作品タイトル不明
私の負けだ!!
【アンダーグラウンド】に向かう日の朝早くに私達はアグリの出入り口で調査員の皆と合流した。
「リア・・・ティファを連れて行くの?」
アグリに着いてからは会ってなかったユリアンが合流してすぐに私の足元でお座りしているティファを見てそう言って来たので私は苦笑しながら口を開く。
「私も危険だから家に残ってもらうつもりだったんだけどティファが一緒に行きたがって聞かないんだよ」
家で待つルルナさんと一緒にお留守番をお願いしようとしたらその話をしたら私から離れなくなってしまったんだよ。
しかもその時に私をウルウルした目で見上げてくるからもうね・・・・『私の負けだ!!』って思って抱きしめてしまったよね!
「そんで根負けして一緒に行く事にした」
そう言うとユリアンが真剣な顔で口を開く。
「まあ私達が居るから守れると思うからいいけどティファから目を離さないようにしないとね」
まあダンジョン内で離れ離れの迷子になったら大変だからね。
「そうだね」
それからユリアンとティファを撫でながら話をしているとシアが真剣な顔で口を開く。
「ではそろそろ出発する!目指すはアグリから約2日の場所にある【アンダーグラウンド】!そしてダンジョン内にある遺跡を目指す事になる、皆気を引きしめていけ!では出発!!」
今回は目の前の魔の森と呼ばれる【悠久の森】を通っていくことになり、その道中は整備されてない道なき道を行く為に徒歩での移動となる為皆が歩きとなっている。
私達は太陽が昇りきらないうちにアグリを出た。
「さすが魔の森と呼ばれる【悠久の森】ね・・・・魔物の遭遇率が高いわ」
【悠久の森】にはいって約2時間・・・・私達は12回くらい魔物と遭遇し戦闘し勝利を収めていた。
「まあここら辺は比較的弱い魔物だけだからそんな手間は無いでしょ?」
ここら辺に出てくるのはゴブリンやコボルドと少し強いオークだけだ。
「まあ今のところはね」
ディアナがそう言うとシアが真剣な顔で口を開く。
「でもその言葉で言うなら奥に行けばかなり強い魔物が出てくるって事になるわ、油断はしないようにね」
まあその通りなんだよね、だから【悠久の森】の奥にはこの前みたく見た事の無いオーガエンペラーのような魔物もいるんだ、油断はできない。
「それでリア?【アンダーグラウンド】に行くまでに2日かかるって事はどこかで休憩をしなきゃいけないわよね?貴女が【アンダーグラウンド】へ行く時には何処で一夜を過ごしているの?」
シアが真剣な顔でそう聞いてきた。
「あと4時間くらい進んだ所に洞穴があるんだよ、そこに入って入口を【アースウォール】と【防御結界】で塞いでそこで寝る」
あの洞穴はか5人位が入ればいっぱいになる大きさなんだよね、どうしよう?と思いながらそう答えるとシアが少し考えてから口を開く。

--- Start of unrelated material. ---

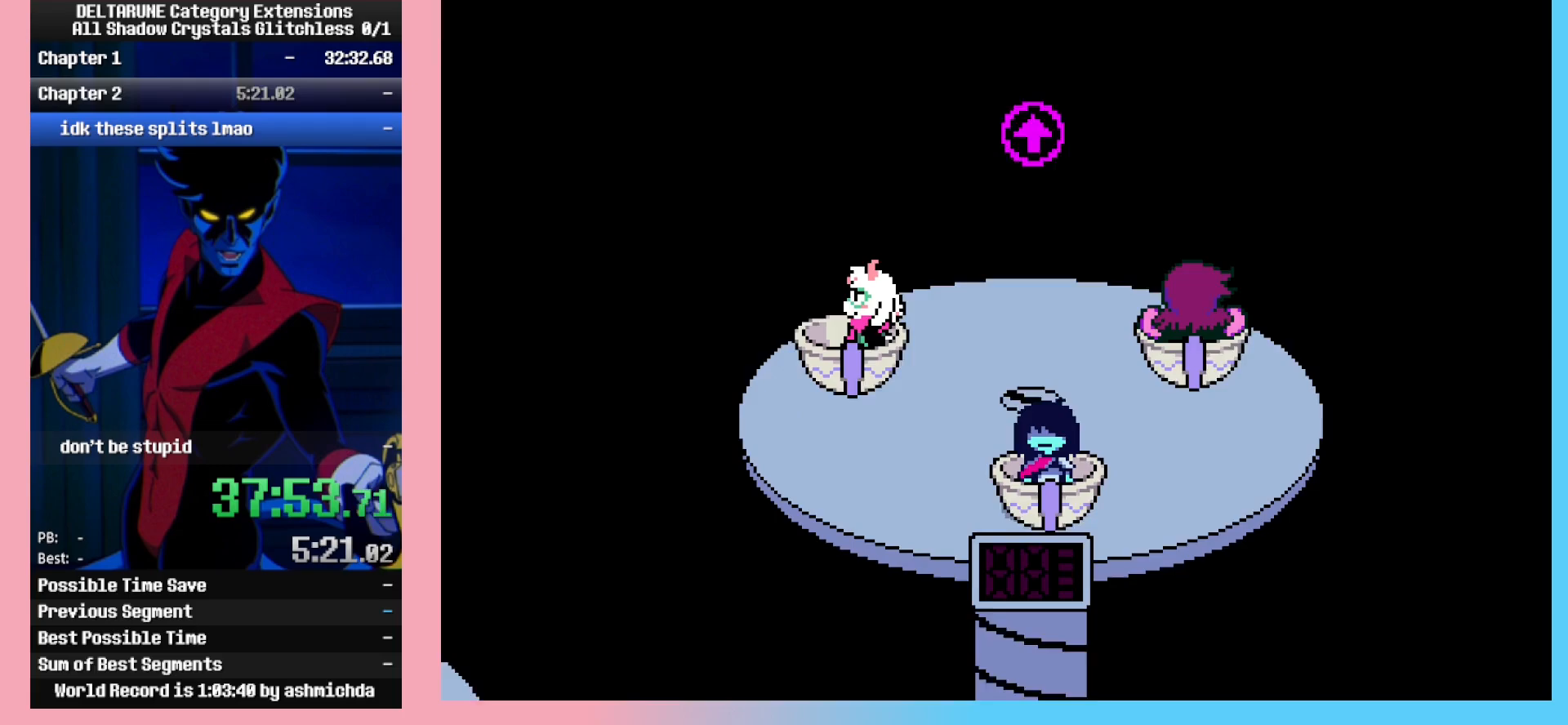
{"keys": [], "events": [[83, "left", "down"], [83, "right", "up"], [133, "left", "up"], [317, "left", "down"], [350, "left", "up"]]}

「なら今日はそこを目指しましょう、皆聞いたわね?行きましょう」
シアの部下達は頷き歩き出し、私達もそれを見て歩き出す。
「ここだよ」
今日の目的の場所・・・私がいつも【アンダーグラウンド】に向かう時に寝泊まりする洞穴についてそう言うとシアが一人で目の前にある洞穴へと入って行って、少ししてから出て来て口を開く。
「この洞穴に全員入って休むのは無理ね、だから洞穴に入って休む人は4人、リア、ディアナ、ユリアン、それとティファね。それ以外は外で休むことになるわね用意をして!」
シアの言葉を聞いて皆が動き出した。